Die Auflösung der Rotfrontkämpfer ist eine wahrhaft provokatorische Dummheit. Ich liebe Rotfront ebensowenig wie alle andern republikanischen oder monarchistischen Windjackenvereine, denn sie alle drillt der eine Geist des guten alten preußischen Militarismus. Aber es ist ein Unsinn, eine junge vitale Bewegung verbieten zu wollen. Eine solche Bewegung läßt sich nicht verbieten. Und wenn der Staat sich auf seinen weisheitsschweren Kopf stellt: eine junge vitale Bewegung läßt sich auch nicht das Recht auf die Straße nehmen. Das wäre wider die Natur.

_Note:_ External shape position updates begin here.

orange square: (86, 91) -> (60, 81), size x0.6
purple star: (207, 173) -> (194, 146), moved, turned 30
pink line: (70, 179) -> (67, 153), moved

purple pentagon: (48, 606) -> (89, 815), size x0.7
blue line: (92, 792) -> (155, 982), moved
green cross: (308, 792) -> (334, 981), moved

Wenn die Konsistorialräte der Sozialdemokratie nicht die Geschichte der eigenen Partei vergessen hätten, nicht die Erinnerung an die eigne Vergangenheit, deren Maifeiern oft genug unter harten Polizeifäusten endeten, würden sie nicht auf den absurden Gedanken kommen, das zu verbieten, was nicht verboten werden kann. Die Kommunisten sind keine Engel, wird man mir entgegenhalten. Die Sozialdemokraten sind es unter Bismarck auch nicht gewesen, sondern schrecklich ruppig. Und deshalb haben auch sonst sehr brave Liberale im Sozialistengesetz den letzten Ausweg gegen das unbeschwerte Flegeltum der jungen Arbeiterbewegung gesehen. Die Geschichte hat ihnen unrecht gegeben. Sie wird auch die Ordnungsretter von heute nicht glorifizieren.

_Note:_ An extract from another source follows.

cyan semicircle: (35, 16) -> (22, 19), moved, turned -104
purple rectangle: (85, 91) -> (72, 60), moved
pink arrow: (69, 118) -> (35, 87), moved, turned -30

Vor allem muß das Verbot von Rotfront schleunigst fallen. Denn es birgt für die ganze Zeit seines Bestehens die Möglichkeit schlimmster Komplikationen. Es kann folgerichtig zu Übertretungen, zu Zusammenstößen, ja zu Massakern führen. Von da aber ist nur ein Schritt noch zum Verbot der gesamten KPD und ihrer Presse, und wenn wir eines Morgens aufwachen, ist der von diesem Reichstag mit republikanischer Mehrheit noch immer nicht revidierte Artikel 48 in Kraft getreten, und die Reichswehr regiert gemeinsam mit der ihr dann unterstellten und für diese Aufgabe prächtig einexerzierten Polizei.

Schatten von 1923, wen schreckt das nicht?

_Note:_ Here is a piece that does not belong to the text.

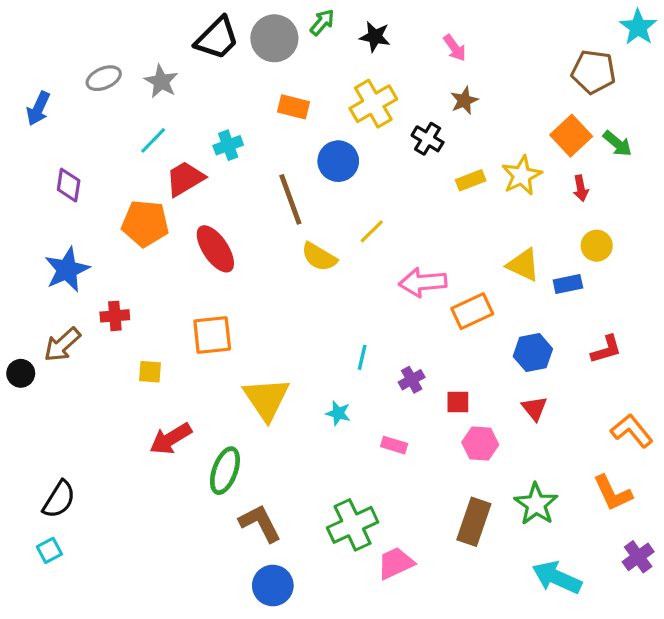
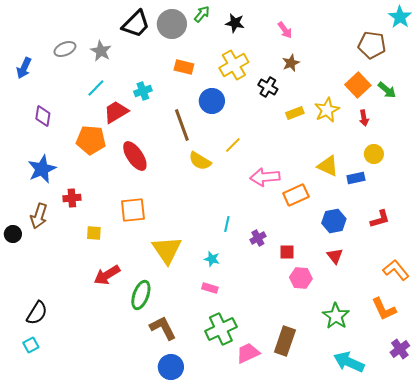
brown arrow: (62, 345) -> (39, 216), turned -30
pink rectangle: (394, 445) -> (210, 288), moved
brown rectangle: (474, 522) -> (285, 341), moved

Die sozialdemokratischen Führer schreckt es nicht. Sie haben es sich auf der andern Seite der Barrikade bequem gemacht und starren unheilvoll fasziniert auf die Gefahr von links. Sie sehen keine andre. Sie fordern von den Kommunisten die Einsicht, die sie selbst vermissen lassen. Was tun die Kommunisten so Gräßliches? Sie vertreten die Sache ihrer Partei. Sie tun es mit den Mitteln einer radikalen Massenpartei. Es sind also keine feinen Mittel, aber es sind die gleichen Mittel, die die alte Sozialdemokratie jahrzehntelang mit bestem Glück angewandt hat. Die Kommunisten sind Opposition, sie holen die Mittel aus dem eignen Arsenal und nehmen die Folgen auf die eigne Kappe. Die sozialistischen Minister dagegen mobilisieren in ihrer Parteisache den Staat, und weil er einmal, wo es gegen links geht, ausnahmsweise funktioniert, geben sie sich der bedenklichen Illusion hin, sie beherrschten ihn, und es würde auch so sein, wenn der Feind rechts stünde. In Hamburg hat, zum Beispiel, der sozialdemokratisch dirigierte Senat für eine bestimmte Zeit die Abhaltung kommunistischer Veranstaltungen selbst in geschlossenen Räumen, also auch Mitgliederzusammenkünfte, verboten. Leben wir denn im Ausnahmezustand? Gelten denn vermottete lokale Polizeiverordnungen mehr als die Verfassung, die das Versammlungsrecht garantiert?

Was hier geschieht, geht nicht nur die beiden Arbeiterparteien an, sondern jeden Republikaner, der nicht das eigne Sehen verlernt hat. Das Kommunistengesetz muß fort, der Staat selbst endlich wieder den legalen Boden finden, den er von der Opposition fordert. Sonst wird eines traurigen Tages der in der Stille gewachsene und vom Überdruß am Kampfe von Rot gegen Rot genährte Fascismus dasein und das Prävenire spielen.